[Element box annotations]
- - - -
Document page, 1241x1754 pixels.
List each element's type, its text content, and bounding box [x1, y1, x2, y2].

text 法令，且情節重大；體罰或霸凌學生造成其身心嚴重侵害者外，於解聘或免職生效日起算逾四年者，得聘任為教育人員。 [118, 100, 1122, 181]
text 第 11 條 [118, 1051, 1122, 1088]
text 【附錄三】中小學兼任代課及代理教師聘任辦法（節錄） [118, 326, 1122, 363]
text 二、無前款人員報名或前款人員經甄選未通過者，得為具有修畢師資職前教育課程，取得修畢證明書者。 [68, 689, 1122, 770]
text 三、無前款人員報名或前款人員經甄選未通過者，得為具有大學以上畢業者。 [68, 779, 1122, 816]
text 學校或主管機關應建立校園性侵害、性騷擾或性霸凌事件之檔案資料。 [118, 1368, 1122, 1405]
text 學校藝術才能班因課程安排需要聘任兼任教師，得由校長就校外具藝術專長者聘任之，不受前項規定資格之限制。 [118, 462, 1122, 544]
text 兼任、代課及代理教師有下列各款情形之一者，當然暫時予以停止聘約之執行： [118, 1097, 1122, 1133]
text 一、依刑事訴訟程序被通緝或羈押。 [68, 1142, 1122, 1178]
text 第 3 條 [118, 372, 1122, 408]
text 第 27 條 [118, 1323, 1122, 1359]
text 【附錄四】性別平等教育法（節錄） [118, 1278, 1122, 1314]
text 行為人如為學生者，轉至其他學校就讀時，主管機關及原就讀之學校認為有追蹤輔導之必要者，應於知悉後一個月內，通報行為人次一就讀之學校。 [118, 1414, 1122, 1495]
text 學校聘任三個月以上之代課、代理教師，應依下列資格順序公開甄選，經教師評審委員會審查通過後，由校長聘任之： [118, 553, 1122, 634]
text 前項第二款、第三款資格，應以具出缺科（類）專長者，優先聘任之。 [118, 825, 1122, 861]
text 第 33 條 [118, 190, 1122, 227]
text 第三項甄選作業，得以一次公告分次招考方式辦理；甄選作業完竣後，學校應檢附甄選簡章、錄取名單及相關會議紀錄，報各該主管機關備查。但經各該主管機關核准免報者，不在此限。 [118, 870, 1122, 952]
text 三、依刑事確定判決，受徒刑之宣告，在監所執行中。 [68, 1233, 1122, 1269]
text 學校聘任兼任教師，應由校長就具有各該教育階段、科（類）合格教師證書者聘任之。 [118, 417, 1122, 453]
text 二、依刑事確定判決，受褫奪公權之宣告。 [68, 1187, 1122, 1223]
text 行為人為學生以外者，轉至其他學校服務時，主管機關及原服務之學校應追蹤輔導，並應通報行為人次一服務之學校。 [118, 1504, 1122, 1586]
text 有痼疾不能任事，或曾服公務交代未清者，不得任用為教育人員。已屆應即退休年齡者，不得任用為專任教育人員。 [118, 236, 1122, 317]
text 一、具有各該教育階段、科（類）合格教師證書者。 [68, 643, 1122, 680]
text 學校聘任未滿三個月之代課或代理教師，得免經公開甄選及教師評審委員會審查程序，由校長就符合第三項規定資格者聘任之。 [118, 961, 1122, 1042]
- - - -
Rewrite every line of the records as a numbered list, leaving out blank lines.

1. Document page, 1241x1754 pixels.
2. List each element's type, its text content, and bounding box [x1, y1, x2, y2].
3. text 法令，且情節重大；體罰或霸凌學生造成其身心嚴重侵害者外，於解聘或免職生效日起算逾四年者，得聘任為教育人員。 [118, 100, 1122, 181]
4. text 第 11 條 [118, 1051, 1122, 1088]
5. text 【附錄三】中小學兼任代課及代理教師聘任辦法（節錄） [118, 326, 1122, 363]
6. text 二、無前款人員報名或前款人員經甄選未通過者，得為具有修畢師資職前教育課程，取得修畢證明書者。 [68, 689, 1122, 770]
7. text 三、無前款人員報名或前款人員經甄選未通過者，得為具有大學以上畢業者。 [68, 779, 1122, 816]
8. text 學校或主管機關應建立校園性侵害、性騷擾或性霸凌事件之檔案資料。 [118, 1368, 1122, 1405]
9. text 學校藝術才能班因課程安排需要聘任兼任教師，得由校長就校外具藝術專長者聘任之，不受前項規定資格之限制。 [118, 462, 1122, 544]
10. text 兼任、代課及代理教師有下列各款情形之一者，當然暫時予以停止聘約之執行： [118, 1097, 1122, 1133]
11. text 一、依刑事訴訟程序被通緝或羈押。 [68, 1142, 1122, 1178]
12. text 第 3 條 [118, 372, 1122, 408]
13. text 第 27 條 [118, 1323, 1122, 1359]
14. text 【附錄四】性別平等教育法（節錄） [118, 1278, 1122, 1314]
15. text 行為人如為學生者，轉至其他學校就讀時，主管機關及原就讀之學校認為有追蹤輔導之必要者，應於知悉後一個月內，通報行為人次一就讀之學校。 [118, 1414, 1122, 1495]
16. text 學校聘任三個月以上之代課、代理教師，應依下列資格順序公開甄選，經教師評審委員會審查通過後，由校長聘任之： [118, 553, 1122, 634]
17. text 前項第二款、第三款資格，應以具出缺科（類）專長者，優先聘任之。 [118, 825, 1122, 861]
18. text 第 33 條 [118, 190, 1122, 227]
19. text 第三項甄選作業，得以一次公告分次招考方式辦理；甄選作業完竣後，學校應檢附甄選簡章、錄取名單及相關會議紀錄，報各該主管機關備查。但經各該主管機關核准免報者，不在此限。 [118, 870, 1122, 952]
20. text 三、依刑事確定判決，受徒刑之宣告，在監所執行中。 [68, 1233, 1122, 1269]
21. text 學校聘任兼任教師，應由校長就具有各該教育階段、科（類）合格教師證書者聘任之。 [118, 417, 1122, 453]
22. text 二、依刑事確定判決，受褫奪公權之宣告。 [68, 1187, 1122, 1223]
23. text 行為人為學生以外者，轉至其他學校服務時，主管機關及原服務之學校應追蹤輔導，並應通報行為人次一服務之學校。 [118, 1504, 1122, 1586]
24. text 有痼疾不能任事，或曾服公務交代未清者，不得任用為教育人員。已屆應即退休年齡者，不得任用為專任教育人員。 [118, 236, 1122, 317]
25. text 一、具有各該教育階段、科（類）合格教師證書者。 [68, 643, 1122, 680]
26. text 學校聘任未滿三個月之代課或代理教師，得免經公開甄選及教師評審委員會審查程序，由校長就符合第三項規定資格者聘任之。 [118, 961, 1122, 1042]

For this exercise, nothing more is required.